His words drifted off. He couldn’t say it, but we all knew what he was about to tell us.
“He named Naveena chief,” I said.
My fellow captain’s eyes widened. She crossed her arms and turned away. “It’s too early to be talking about this.”
“You guys can talk about it all you want, whenever you want,” I said. “Because I’m done.”
“I know.” Renfro dropped a hand to my shoulder. “Like I said, we all need a good rest before we handle anything else.”
I shook my head. “No, that’s not what I mean. I’m quitting the smoke eaters. I’m out.”
“T,” Afu stepped toward me with his hands outstretched, but stopped short. He realized I was serious.
“You can’t let this force you out,” Naveena said. “This isn’t like you. Now’s the time to fight even harder. That’s what Brannigan would have wanted. Smoke eaters don’t quit.”
“I’m not a smoke eater anymore.”
“None of you are.”
We all turned at the woman’s voice.
Mayor Ghafoor stood there with Colonel Calhoun and a few of his army thugs. “I have never seen such a disaster, not even E-Day can compare. You have all let this city down. You’ve let me down. I cannot in my good conscience entrust our safety to your organization any longer.”
“What are you talking about?” said Naveena. “We stopped this mess from devolving into a full scale clusterfuck. Your army goons made it worse. That Duncan Sharp asshole, too.”
“Colonel Calhoun has given me his report,” Ghafoor said, “and I saw firsthand how things happened from the news drones.”
“The Feed?” Afu said. “Really? They don’t get anything right. Everybody would be dead if it wasn’t for us.”
“There’s going to be an investigation,” Ghafoor continued. “And I’ll be involved every step of the way.

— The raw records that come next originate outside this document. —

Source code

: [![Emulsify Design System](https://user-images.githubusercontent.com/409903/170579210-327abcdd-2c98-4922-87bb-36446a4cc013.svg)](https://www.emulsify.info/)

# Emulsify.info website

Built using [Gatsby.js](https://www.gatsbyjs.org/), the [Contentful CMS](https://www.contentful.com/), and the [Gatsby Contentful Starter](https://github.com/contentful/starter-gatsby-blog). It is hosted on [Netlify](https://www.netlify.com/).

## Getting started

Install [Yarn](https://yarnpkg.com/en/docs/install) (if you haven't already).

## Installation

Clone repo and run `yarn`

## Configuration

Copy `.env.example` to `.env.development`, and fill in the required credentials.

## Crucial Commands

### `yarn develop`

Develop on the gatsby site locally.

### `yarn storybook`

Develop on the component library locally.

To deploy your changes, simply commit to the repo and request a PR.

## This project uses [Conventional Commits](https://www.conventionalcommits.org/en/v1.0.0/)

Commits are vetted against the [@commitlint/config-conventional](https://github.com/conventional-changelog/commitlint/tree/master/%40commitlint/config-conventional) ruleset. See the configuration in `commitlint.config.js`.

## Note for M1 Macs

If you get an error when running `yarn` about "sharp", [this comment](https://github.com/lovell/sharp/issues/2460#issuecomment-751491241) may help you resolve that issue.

I intend to see that official charges are brought against Smoke Eater Division. The evidence I’ve seen is enough. I’m afraid of what the whole story is going to reveal.”
“She can’t do this, can she?” Calvinson asked us.
I said nothing. It was only fitting this blob of bullshit would come down on us, without Brannigan around to carry the weight.
“Listen!” Ghafoor stamped her foot into the cracked asphalt. “As of this moment, you are to relinquish all apparatus and equipment. All operations are terminated, along with your positions. Get this through your heads, people: the smoke eaters are no more.”